For, at the moment that the bluff bows of the steamer, rounding the point and keeping to the channel, straightened out to lay a course to Execution Rocks, then it was that Stevens edged our course sharply to port.

This, in turn, he followed by a frantic pawing of the wheel’s spoke to starboard. It was some of the finest acting I had ever seen; and no one in the world would have suspected him of being other than a distinctly panic-stricken helmsman whose steering gear had suddenly gone all to pot.

And it really was dangerous. I can still see that black wall of steel plates towering above us; for he had actually had the nerve to whirl the launch within ten feet of the steamer.

In the glance I shot up to the vessel’s rail, I could see the frightened eyes of several passengers; and, above them, in the farther distance of the bridge, an officer was fingering a bell pull hesitatingly.

Whether the owner saw his indecision, I don’t know, but his action seemed to point to that effect; for he suddenly grabbed our whistle cord, and sent shriek after shriek in a perfect panic of nervousness.

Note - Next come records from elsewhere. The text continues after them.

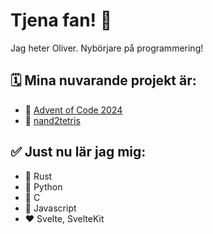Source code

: # Tjena fan! 👋

Jag heter Oliver. Nybörjare på programmering!

## 🗓️ Mina nuvarande projekt är:
* 🦀 [Advent of Code 2024](https://github.com/OliverMarcusson/aoc24)
* 🐍 [nand2tetris](https://github.com/OliverMarcusson/nand2tetris)

## ✅ Just nu lär jag mig: 
* 🦀 Rust
* 🐍 Python
* 🩵 C
* 📜 Javascript
* ❤️ Svelte, SvelteKit

<!--
**OliverMarcusson/OliverMarcusson** is a ✨ _special_ ✨ repository because its `README.md` (this file) appears on your GitHub profile.

Here are some ideas to get you started:

- 🔭 I’m currently working on ...
- 🌱 I’m currently learning ...
- 👯 I’m looking to collaborate on ...
- 🤔 I’m looking for help with ...
- 💬 Ask me about ...
- 📫 How to reach me: ...
- 😄 Pronouns: ...
- ⚡ Fun fact: ...
-->
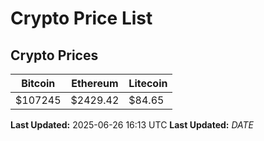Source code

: # Crypto Price List

## Crypto Prices
| Bitcoin | Ethereum | Litecoin |
| ------- | -------- | -------- |
| $107245 | $2429.42 | $84.65 |
**Last Updated:** 2025-06-26 16:13 UTC
**Last Updated:** $DATE$
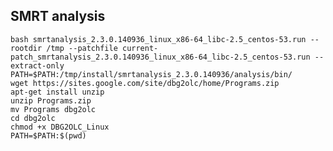 SMRT analysis
--

	bash smrtanalysis_2.3.0.140936_linux_x86-64_libc-2.5_centos-53.run --rootdir /tmp --patchfile current-patch_smrtanalysis_2.3.0.140936_linux_x86-64_libc-2.5_centos-53.run --extract-only
	PATH=$PATH:/tmp/install/smrtanalysis_2.3.0.140936/analysis/bin/
	wget https://sites.google.com/site/dbg2olc/home/Programs.zip
	apt-get install unzip
	unzip Programs.zip
	mv Programs dbg2olc
	cd dbg2olc
	chmod +x DBG2OLC_Linux
	PATH=$PATH:$(pwd)
	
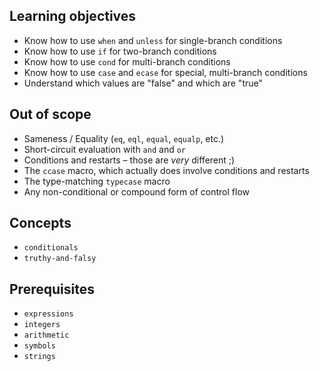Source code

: ## Learning objectives

- Know how to use `when` and `unless` for single-branch conditions
- Know how to use `if` for two-branch conditions
- Know how to use `cond` for multi-branch conditions
- Know how to use `case` and `ecase` for special, multi-branch conditions
- Understand which values are "false" and which are "true"

## Out of scope

- Sameness / Equality (`eq`, `eql`, `equal`, `equalp`, etc.)
- Short-circuit evaluation with `and` and `or`
- Conditions and restarts – those are _very_ different ;)
- The `ccase` macro, which actually does involve conditions and restarts
- The type-matching `typecase` macro
- Any non-conditional or compound form of control flow

## Concepts

- `conditionals`
- `truthy-and-falsy`

## Prerequisites

- `expressions`
- `integers`
- `arithmetic`
- `symbols`
- `strings`
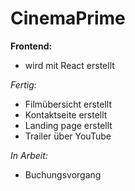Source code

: # CinemaPrime

**Frontend:**
- wird mit React erstellt

_Fertig:_
- Filmübersicht erstellt
- Kontaktseite erstellt
- Landing page erstellt
- Trailer über YouTube

_In Arbeit:_
- Buchungsvorgang
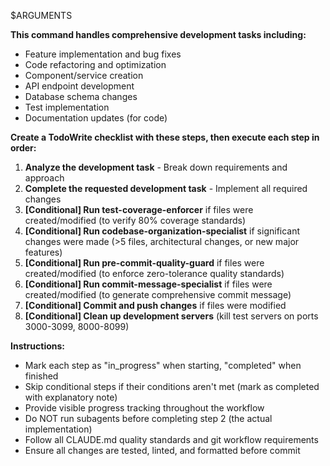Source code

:$ARGUMENTS

**This command handles comprehensive development tasks including:**
- Feature implementation and bug fixes
- Code refactoring and optimization  
- Component/service creation
- API endpoint development
- Database schema changes
- Test implementation
- Documentation updates (for code)

**Create a TodoWrite checklist with these steps, then execute each step in order:**

1. **Analyze the development task** - Break down requirements and approach
2. **Complete the requested development task** - Implement all required changes
3. **[Conditional] Run test-coverage-enforcer** if files were created/modified (to verify 80% coverage standards)
4. **[Conditional] Run codebase-organization-specialist** if significant changes were made (>5 files, architectural changes, or new major features)
5. **[Conditional] Run pre-commit-quality-guard** if files were created/modified (to enforce zero-tolerance quality standards)  
6. **[Conditional] Run commit-message-specialist** if files were created/modified (to generate comprehensive commit message)
7. **[Conditional] Commit and push changes** if files were modified
8. **[Conditional] Clean up development servers** (kill test servers on ports 3000-3099, 8000-8099)

**Instructions:**
- Mark each step as "in_progress" when starting, "completed" when finished
- Skip conditional steps if their conditions aren't met (mark as completed with explanatory note)
- Provide visible progress tracking throughout the workflow
- Do NOT run subagents before completing step 2 (the actual implementation)
- Follow all CLAUDE.md quality standards and git workflow requirements
- Ensure all changes are tested, linted, and formatted before commit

And all this time Stevens was clawing the wheel. Then suddenly he gave me “full speed astern.” It was enough to wrench the gears’ bearings apart; but I swung her to it. And we groaned and churned astern.

Then it was that the officer on the bridge did signal his engine room, and he sang out in clear bass:

“What’s the trouble? Can’t you work clear of me?”

I could well understand the disgust that was only slightly veiled; for yachtsmen certainly are a nuisance to the professional seaman, especially the new-fledged power boatmen.

But it was an imperative tone that met him.

“The steering gear’s clean gone!” bellowed Stevens, in a volume I could never have credited to his diminutive frame. “Drop us a ladder.”